Modeling is defined using a two-level structure. The top level (called a model) can represent a class of securities, such as fixed income, international, cash equivalents, or US large cap. The second level (called an asset mix) specifies a target percentage for individual securities.

The same asset mixes can be used for many different models, so that a high-growth model is more heavily weighted in the aggressive mixes and the conservative models are more heavily weighted in the fixed income mixes.

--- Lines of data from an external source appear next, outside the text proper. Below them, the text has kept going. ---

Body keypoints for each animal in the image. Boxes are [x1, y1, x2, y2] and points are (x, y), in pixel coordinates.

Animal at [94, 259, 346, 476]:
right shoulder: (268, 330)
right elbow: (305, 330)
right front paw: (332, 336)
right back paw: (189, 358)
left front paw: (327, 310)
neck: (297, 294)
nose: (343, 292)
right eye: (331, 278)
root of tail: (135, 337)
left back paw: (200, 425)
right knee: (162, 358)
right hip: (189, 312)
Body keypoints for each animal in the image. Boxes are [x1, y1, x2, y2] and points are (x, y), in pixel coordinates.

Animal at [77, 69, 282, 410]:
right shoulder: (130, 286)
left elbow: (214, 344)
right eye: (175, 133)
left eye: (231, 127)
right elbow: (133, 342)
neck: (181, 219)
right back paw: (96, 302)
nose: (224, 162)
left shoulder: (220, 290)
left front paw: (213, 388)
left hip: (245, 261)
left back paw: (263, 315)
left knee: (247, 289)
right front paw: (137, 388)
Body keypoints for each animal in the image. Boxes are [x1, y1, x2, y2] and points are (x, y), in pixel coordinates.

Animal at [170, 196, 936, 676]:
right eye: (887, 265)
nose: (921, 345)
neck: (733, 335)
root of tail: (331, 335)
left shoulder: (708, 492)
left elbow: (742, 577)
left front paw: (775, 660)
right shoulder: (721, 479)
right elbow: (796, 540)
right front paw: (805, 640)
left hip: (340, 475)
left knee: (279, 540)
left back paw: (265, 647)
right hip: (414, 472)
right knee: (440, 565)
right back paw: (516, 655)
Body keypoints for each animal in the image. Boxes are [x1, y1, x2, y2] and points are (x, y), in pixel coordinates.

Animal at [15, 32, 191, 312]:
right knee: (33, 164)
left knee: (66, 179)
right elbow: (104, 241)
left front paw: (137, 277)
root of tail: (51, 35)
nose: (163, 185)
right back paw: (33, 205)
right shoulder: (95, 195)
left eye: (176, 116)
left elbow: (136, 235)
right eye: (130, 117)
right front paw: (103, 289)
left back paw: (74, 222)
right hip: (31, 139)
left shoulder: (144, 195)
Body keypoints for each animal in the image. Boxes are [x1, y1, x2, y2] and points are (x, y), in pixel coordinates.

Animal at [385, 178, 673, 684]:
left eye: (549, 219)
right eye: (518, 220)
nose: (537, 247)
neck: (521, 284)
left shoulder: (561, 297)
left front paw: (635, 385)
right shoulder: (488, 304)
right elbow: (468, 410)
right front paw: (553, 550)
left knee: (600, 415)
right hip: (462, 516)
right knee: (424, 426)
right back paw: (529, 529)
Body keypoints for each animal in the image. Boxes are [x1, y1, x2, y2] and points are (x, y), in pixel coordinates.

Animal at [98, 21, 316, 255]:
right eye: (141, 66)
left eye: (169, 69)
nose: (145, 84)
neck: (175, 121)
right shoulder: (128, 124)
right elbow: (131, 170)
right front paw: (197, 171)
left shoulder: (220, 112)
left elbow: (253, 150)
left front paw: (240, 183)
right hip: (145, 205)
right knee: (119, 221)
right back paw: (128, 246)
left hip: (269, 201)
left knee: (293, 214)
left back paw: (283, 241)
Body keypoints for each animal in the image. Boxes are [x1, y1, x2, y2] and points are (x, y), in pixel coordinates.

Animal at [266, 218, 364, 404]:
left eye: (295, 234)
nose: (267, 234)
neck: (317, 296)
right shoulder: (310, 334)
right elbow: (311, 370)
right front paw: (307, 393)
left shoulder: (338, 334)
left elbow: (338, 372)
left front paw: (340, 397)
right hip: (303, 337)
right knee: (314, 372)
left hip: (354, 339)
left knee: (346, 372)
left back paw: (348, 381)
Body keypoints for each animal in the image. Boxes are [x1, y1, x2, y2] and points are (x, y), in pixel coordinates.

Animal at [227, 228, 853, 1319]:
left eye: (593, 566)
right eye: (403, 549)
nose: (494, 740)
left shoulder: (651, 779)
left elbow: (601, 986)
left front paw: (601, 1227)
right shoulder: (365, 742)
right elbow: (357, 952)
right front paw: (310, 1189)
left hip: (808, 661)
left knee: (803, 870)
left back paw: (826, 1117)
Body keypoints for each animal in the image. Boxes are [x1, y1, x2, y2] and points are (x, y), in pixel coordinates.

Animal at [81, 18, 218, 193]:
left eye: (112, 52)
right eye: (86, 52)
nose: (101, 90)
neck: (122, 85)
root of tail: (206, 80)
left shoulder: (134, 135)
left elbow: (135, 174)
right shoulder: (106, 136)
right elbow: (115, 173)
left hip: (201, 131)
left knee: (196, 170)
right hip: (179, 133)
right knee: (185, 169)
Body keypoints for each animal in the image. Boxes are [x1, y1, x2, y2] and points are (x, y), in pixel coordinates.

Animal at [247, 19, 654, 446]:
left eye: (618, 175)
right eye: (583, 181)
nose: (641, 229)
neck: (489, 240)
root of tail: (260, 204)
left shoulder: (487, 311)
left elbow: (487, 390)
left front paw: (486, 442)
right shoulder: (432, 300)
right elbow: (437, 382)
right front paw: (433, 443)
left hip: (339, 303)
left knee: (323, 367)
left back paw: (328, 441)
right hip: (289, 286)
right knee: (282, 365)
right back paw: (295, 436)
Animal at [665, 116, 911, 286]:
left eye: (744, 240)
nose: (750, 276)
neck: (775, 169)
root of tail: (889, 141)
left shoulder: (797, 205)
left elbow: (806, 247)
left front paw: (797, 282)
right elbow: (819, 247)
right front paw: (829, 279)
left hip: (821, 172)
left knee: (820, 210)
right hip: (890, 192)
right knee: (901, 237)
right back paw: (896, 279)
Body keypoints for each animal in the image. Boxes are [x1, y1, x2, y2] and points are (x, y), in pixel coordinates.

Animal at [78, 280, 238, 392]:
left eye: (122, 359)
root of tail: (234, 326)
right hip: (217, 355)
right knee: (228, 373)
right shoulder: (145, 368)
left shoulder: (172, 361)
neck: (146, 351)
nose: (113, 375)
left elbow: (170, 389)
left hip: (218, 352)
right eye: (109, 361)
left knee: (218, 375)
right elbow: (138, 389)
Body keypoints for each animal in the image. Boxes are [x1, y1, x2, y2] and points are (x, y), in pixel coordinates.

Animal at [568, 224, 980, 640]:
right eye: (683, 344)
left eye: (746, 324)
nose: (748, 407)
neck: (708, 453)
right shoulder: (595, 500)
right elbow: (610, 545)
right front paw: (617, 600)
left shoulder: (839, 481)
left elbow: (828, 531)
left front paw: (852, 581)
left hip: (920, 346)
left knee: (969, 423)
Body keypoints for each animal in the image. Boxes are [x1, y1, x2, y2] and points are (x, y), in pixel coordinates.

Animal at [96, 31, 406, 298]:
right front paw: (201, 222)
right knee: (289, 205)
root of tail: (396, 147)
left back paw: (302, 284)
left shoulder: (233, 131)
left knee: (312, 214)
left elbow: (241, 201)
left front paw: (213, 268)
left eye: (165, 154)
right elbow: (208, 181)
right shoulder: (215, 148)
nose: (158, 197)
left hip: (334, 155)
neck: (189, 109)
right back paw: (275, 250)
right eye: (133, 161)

Using modeling allows you to separate the selection of individual securities from the allocation arrangements that you make personally for each trust account. With this module, you can give personalized investment management to a large group of accounts very efficiently.

BENEFITS:


   The Portfolio Modeling Module adds value to the core system by …

   
 
  • allowing definition of over 46,000 models, each one including over 46,000 asset mixes. Each asset mix can include an unlimited number of assets, with allocations totaling to 100%.
     
  • including full modeling of mutual funds and pooled funds, which can purchase and sell based on a dollar amount.
     
  • including modeling analysis (without creating transactions) for other types of assets, including stocks, bonds, cash equivalents, etc.
     
  • designating a model for each account that will use Portfolio Modeling, based on the client’s investment objectives.
     
  • automating client-driven reallocations, such as:
     
    • spreading the assets for a new account.
       
    • spreading new contributions for an existing account.
       
    • raising cash to make a disbursement, with money coming out of assets based on the allocation percentages in the model.
       
    • moving an account to a different model.
       
    • liquidating assets in order to close an account.
  • automating reallocation of all accounts in a model each quarter (or other regular periodic schedule) or because a market change has suggested prudent adjustments.
     
  • reallocating all accounts to raise funds to pay management fees.
     
  • analyzing each account using the Variance Report to compare current holdings with the model’s target percentages.
     
  • creating transactions to buy or sell as needed to meet the model’s target percentages. A report shows each trade that was created.
     
  • allowing the release of trades by asset as each trade is executed.

COMPLEMENTARY MODULES:


 
  • Interactive Data Interface to import daily prices. This ensures the most accurate calculations possible.